[Electronic design files]
--- START ---

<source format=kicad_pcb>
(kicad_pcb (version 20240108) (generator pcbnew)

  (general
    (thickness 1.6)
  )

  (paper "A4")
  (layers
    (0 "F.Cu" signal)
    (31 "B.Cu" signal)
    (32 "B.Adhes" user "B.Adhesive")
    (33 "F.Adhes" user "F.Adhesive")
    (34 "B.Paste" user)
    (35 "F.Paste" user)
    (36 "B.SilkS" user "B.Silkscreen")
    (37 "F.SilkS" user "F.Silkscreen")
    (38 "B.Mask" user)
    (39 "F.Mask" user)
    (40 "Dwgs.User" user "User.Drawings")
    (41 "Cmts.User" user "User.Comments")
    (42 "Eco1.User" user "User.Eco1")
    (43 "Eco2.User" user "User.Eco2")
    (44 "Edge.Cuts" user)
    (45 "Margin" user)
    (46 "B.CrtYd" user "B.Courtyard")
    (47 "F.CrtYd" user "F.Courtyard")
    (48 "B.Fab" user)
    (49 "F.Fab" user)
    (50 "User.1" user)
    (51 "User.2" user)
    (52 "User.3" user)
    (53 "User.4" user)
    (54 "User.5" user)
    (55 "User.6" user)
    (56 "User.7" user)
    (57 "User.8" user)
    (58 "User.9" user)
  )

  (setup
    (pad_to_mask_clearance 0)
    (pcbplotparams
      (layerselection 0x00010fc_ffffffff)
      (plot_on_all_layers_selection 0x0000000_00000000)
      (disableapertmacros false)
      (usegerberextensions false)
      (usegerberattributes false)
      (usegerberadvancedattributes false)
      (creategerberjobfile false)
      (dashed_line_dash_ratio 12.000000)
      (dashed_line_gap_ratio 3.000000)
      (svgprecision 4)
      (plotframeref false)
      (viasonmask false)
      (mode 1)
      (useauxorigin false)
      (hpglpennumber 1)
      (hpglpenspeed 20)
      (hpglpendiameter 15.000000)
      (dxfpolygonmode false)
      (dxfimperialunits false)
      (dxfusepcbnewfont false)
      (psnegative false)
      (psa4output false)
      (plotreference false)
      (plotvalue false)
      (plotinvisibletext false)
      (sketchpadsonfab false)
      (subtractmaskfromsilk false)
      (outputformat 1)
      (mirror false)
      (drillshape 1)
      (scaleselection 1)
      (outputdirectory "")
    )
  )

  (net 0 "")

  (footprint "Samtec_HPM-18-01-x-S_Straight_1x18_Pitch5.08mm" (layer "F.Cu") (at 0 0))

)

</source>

--- END ---

### [Exercise]
Search the entries for lines with the string "Courtyard", then report their number alone.

### [Exercise answer]
2